:: Estratto della pagina ::
Del “caso” se n’è discusso periodicamente sin dagli anni ‘60, ma è nel 2008 che alcune rivelazioni hanno riacceso il dibattito portandolo agli onori della cronaca per alcune settimane. La conferenza stampa per presentare un catalogo di santini e immagini sacre per collezionisti, fu la circostanza appropriata per cui mons. Luigi De Magistris, propenitenziero emerito della Santa Sede e di origine sarda come il fondatore del Pci, rivelò un sorprendente retroscena.
“Il mio conterraneo Gramsci – affermò il prelato vaticano – aveva nella sua stanza l’immagine di Santa Teresa del Bambino Gesù. Durante la sua ultima malattia, le suore della clinica dove era ricoverato portavano ai malati l’immagine di Gesù Bambino da baciare. Non la portarono a Gramsci. Lui disse: ‘Perché non me l’avete portato?’. Gli portarono allora l’immagine di Gesù Bambino e Gramsci la baciò”. E ancora, aggiunse mons. De Magistris: “Gramsci è morto con i sacramenti, è tornato alla fede della sua infanzia. La misericordia di Dio santamente ci ‘perseguita’. Il Signore non si rassegna a perderci”.

:: Dati da analizzare ::

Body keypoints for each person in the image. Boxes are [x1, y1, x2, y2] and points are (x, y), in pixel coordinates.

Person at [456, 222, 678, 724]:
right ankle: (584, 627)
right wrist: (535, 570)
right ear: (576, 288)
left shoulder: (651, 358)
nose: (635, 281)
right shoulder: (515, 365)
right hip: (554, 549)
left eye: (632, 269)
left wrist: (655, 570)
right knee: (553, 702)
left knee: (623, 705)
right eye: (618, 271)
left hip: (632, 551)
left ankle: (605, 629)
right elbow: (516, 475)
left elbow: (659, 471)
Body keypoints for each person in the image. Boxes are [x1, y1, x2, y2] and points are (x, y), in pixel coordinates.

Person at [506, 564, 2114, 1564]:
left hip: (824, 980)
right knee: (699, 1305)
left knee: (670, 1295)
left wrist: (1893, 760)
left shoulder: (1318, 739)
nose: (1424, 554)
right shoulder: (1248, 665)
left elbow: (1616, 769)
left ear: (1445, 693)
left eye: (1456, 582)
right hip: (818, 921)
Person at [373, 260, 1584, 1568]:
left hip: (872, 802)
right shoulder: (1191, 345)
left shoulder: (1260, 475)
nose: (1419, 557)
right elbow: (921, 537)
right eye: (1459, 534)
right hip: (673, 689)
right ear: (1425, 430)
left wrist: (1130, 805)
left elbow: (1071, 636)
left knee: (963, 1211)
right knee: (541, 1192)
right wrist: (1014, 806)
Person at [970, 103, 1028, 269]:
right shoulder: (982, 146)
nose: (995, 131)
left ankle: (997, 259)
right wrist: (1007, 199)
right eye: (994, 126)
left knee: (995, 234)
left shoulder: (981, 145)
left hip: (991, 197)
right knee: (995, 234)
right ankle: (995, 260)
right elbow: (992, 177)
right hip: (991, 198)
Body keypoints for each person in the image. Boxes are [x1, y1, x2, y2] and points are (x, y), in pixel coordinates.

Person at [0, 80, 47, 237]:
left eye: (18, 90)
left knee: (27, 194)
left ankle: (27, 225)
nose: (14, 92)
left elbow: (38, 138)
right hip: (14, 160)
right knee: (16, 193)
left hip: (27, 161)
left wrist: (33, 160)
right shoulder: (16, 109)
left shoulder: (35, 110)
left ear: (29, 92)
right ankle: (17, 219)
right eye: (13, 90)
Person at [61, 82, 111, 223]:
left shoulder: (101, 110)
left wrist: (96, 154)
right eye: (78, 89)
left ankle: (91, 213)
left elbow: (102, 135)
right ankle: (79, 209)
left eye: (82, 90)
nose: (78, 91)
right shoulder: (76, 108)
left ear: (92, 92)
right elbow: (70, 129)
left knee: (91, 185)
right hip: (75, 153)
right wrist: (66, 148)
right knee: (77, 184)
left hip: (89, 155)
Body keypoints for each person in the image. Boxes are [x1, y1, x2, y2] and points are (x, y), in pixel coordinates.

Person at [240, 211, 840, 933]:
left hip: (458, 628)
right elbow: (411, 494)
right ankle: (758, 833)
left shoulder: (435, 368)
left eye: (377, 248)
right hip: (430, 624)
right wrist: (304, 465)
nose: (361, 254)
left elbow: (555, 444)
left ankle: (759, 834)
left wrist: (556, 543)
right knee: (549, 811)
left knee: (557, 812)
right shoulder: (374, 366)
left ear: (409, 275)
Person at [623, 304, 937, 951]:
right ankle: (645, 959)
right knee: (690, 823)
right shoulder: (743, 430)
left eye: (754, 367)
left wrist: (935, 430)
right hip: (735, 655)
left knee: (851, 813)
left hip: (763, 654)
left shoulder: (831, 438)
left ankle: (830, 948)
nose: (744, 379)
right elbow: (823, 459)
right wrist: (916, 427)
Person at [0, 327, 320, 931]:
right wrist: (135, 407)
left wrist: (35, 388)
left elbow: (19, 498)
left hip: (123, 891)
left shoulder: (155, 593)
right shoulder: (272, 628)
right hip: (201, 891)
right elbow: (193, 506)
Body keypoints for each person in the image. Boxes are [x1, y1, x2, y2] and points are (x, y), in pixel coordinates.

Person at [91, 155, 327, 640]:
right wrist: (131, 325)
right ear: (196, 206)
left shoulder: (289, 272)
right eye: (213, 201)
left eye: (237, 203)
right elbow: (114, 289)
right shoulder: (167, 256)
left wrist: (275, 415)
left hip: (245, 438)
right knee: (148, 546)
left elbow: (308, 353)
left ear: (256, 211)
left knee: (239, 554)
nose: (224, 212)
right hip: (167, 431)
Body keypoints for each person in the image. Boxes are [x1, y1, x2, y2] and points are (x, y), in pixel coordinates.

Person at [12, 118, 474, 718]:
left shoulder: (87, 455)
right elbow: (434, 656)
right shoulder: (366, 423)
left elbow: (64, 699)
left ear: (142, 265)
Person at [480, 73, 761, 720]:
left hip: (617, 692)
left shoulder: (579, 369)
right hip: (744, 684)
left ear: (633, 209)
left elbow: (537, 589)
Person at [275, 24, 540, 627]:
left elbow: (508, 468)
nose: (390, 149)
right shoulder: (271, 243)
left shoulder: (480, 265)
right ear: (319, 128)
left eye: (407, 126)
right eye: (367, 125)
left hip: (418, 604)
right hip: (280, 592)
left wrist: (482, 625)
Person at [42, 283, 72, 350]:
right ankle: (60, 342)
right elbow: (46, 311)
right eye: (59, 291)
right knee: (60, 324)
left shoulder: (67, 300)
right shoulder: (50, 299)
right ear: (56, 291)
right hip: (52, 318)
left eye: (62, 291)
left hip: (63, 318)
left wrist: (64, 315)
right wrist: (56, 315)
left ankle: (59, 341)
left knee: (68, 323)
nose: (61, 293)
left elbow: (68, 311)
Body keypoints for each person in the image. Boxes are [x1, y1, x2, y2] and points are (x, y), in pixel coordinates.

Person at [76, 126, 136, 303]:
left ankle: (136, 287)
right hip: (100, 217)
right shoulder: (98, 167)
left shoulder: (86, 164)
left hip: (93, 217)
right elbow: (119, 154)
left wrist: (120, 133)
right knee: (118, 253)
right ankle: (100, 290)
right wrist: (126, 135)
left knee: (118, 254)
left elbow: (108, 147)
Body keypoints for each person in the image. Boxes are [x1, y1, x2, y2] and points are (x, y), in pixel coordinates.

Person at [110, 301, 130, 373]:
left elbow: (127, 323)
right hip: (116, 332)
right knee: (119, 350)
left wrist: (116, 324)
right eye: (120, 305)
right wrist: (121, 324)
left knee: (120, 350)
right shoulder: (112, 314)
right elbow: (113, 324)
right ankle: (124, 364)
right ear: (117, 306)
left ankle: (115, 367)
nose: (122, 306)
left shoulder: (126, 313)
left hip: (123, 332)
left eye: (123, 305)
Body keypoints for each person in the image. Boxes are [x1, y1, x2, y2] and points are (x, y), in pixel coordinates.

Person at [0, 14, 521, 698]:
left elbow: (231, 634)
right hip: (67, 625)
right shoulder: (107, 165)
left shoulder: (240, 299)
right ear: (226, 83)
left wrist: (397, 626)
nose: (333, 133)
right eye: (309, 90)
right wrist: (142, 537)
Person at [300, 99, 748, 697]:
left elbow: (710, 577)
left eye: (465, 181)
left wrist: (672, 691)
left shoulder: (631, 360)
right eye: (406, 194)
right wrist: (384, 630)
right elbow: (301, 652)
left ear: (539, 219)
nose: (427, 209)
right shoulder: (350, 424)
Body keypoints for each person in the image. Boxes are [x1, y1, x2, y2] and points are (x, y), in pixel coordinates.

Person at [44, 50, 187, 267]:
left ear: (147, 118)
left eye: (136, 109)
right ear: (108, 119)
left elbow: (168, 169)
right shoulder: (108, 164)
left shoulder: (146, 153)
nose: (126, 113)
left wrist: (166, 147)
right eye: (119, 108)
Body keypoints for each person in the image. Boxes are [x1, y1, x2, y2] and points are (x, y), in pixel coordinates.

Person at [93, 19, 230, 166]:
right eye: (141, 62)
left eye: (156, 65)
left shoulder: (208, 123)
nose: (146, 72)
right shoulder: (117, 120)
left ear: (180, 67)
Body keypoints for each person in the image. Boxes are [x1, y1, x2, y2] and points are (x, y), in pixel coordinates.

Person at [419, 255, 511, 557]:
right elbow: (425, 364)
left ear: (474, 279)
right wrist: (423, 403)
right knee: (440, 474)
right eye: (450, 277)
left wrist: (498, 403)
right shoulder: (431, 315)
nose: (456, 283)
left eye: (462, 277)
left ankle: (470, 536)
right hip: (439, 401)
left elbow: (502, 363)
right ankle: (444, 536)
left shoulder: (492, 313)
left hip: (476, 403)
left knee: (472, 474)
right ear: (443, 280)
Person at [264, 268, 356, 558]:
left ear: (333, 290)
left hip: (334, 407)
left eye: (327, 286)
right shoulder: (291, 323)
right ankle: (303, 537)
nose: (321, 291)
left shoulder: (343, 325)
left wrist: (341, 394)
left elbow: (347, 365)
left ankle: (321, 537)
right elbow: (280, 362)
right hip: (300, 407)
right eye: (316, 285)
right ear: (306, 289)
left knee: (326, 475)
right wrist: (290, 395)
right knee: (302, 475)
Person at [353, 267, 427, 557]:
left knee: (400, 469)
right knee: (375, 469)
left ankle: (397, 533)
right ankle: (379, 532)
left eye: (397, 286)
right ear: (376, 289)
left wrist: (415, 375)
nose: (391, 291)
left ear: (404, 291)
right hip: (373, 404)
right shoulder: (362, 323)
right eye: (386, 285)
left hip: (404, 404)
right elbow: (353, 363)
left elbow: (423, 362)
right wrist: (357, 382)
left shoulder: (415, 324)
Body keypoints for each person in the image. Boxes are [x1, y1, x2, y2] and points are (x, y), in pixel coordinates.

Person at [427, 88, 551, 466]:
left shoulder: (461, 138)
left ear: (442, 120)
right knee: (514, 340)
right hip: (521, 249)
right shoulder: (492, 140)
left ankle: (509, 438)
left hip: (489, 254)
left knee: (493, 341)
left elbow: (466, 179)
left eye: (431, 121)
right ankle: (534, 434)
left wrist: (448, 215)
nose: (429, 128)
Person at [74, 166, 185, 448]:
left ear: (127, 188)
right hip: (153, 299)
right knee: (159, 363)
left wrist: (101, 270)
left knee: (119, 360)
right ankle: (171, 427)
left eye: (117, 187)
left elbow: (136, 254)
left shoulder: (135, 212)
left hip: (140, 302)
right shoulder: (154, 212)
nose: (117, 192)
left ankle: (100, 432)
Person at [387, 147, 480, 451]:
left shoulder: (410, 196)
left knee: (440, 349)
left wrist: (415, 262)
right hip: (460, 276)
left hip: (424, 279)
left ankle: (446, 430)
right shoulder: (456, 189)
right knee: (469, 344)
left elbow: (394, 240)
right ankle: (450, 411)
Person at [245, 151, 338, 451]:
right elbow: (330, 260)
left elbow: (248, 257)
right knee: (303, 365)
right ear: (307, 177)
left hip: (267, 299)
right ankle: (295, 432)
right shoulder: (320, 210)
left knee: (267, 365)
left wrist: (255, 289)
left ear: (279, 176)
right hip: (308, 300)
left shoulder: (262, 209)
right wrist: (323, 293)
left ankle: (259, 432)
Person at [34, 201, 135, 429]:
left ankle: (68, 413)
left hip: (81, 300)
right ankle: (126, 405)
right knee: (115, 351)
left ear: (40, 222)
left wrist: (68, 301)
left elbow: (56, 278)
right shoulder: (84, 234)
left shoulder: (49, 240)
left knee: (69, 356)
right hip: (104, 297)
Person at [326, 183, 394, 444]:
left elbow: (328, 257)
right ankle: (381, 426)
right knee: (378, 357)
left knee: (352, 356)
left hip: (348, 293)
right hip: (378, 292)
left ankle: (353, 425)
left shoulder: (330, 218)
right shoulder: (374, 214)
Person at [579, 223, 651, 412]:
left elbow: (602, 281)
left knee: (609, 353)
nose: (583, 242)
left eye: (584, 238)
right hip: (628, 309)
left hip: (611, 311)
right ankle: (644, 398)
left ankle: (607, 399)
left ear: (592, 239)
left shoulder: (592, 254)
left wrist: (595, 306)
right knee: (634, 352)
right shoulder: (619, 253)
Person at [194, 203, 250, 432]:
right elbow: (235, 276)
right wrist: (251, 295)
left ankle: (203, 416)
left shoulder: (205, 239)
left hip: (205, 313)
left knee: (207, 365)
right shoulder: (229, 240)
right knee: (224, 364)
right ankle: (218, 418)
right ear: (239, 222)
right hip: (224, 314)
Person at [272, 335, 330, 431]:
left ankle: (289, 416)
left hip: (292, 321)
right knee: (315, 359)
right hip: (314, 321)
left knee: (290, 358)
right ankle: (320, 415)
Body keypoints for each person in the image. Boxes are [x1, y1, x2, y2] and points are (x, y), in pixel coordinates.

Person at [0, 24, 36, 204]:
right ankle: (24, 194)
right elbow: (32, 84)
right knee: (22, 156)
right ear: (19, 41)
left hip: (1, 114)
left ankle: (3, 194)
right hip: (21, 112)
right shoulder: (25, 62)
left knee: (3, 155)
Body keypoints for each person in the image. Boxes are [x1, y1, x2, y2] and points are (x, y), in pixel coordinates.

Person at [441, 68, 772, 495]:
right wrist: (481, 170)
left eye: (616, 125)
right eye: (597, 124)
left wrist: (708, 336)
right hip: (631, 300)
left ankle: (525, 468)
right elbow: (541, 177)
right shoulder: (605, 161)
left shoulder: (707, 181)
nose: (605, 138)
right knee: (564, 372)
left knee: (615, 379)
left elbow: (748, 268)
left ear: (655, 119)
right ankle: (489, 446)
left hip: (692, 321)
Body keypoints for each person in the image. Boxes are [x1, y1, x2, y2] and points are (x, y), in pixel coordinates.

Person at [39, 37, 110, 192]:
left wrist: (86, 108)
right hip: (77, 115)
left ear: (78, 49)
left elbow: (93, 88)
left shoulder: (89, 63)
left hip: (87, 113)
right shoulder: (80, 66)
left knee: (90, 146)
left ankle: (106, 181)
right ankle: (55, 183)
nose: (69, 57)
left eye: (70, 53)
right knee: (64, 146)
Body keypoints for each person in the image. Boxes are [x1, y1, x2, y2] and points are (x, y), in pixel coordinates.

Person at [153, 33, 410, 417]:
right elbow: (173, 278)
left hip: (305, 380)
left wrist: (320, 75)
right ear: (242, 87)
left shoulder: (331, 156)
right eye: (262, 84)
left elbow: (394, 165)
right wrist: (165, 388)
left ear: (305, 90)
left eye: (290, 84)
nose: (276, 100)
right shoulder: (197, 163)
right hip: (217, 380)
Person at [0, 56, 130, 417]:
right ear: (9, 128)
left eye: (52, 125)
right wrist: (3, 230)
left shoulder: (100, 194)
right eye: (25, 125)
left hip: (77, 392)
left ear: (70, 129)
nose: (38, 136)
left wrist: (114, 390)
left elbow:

:: Consegna A ::
Risponda alle seguenti domande sul brano su Gramsci:
(i) In quale anno alcune rivelazioni riportarono il dibattito agli onori della cronaca?
(ii) In quale occasione mons. Luigi De Magistris fece la sua rivelazione?
(iii) Quale immagine teneva Gramsci nella sua stanza, secondo il prelato?
:: Consegna B ::
Sintetizzi il brano su Gramsci in due frasi.
:: Consegna C ::
Riprenda il brano su Gramsci e lo prosegua dopo l'ultima frase riportata.

:: Risposta A ::
(i) Nel 2008.
(ii) Durante la conferenza stampa per presentare un catalogo di santini e immagini sacre per collezionisti.
(iii) L'immagine di Santa Teresa del Bambino Gesù.

:: Risposta B ::
Nel 2008 mons. Luigi De Magistris, propenitenziero emerito della Santa Sede, riaccese il dibattito sul "caso". Durante la conferenza stampa di presentazione di un catalogo di santini, rivelò che Gramsci, nella sua ultima malattia, aveva chiesto e baciato l'immagine di Gesù Bambino e che era morto con i sacramenti, tornando alla fede della sua infanzia.

:: Risposta C ::
Una suora fu la fonte del prelato che per anni si è occupato in quanto penitenziere di indulgenze, peccati e assoluzioni. Anche lei sarda, la religiosa è la sorella di mons. Giovanni Maria Pinna, segretario della Segnatura apostolica. Suor Pinna, in occasione di una Messa in suffragio di suo fratello scomparso, raccontò ad alcuni ecclesiastici presenti l’inedito particolare relativo all’ultimo periodo di vita di Gramsci. Aggiunse che il fondatore del Pci, una volta riavuta la statuetta del Gesù Bambino, “la baciò con evidenti segni di commozione”.
La testimonianza di suor Pinna s’incontra con quella, circolata per anni benché mai confermata da altre fonti, di un’altra religiosa in servizio a “Quisisana” durante la degenza di Gramsci. Si tratta di suor Gertrude, di origini svizzere, la quale confermò che nella stanza numero 26, dove egli trascorse l’ultimo periodo della sua vita, c’era una statuetta di Santa Teresa del Bambino Gesù “verso la quale lui sembrava nutrire una simpatia umana, tanto da non volere che fosse tolta e nemmeno spostata”.
Si trova accenno alle ultime ore di vita di Gramsci, morto nella notte tra il 26 e il 27 aprile 1937, in una lettera che la cognata Tatiana Schucht scrisse il 12 maggio di quello stesso anno: “Il medico fece capire alla suora che le condizioni del malato erano disperate. Venne il prete, altre suore, ho dovuto protestare nel modo più veemente perché lasciassero tranquillo Antonio, mentre questi hanno voluto proseguire nel rivolgersi a lui per chiedergli se voleva questo, quell’altro…”. Forse, stando alla testimonianza di mons. De Magistris circa l’elargizione dei sacramenti a Gramsci, la sollecitudine mostrata presso quel capezzale fu la risposta alle esigenze espresse dallo stesso malato. I puntini di sospensione nella lettera di Tatiana Schucht potrebbero esser stati colmati dall’insospettabile accondiscendenza di Gramsci verso questi rappresentanti della Chiesa cattolica.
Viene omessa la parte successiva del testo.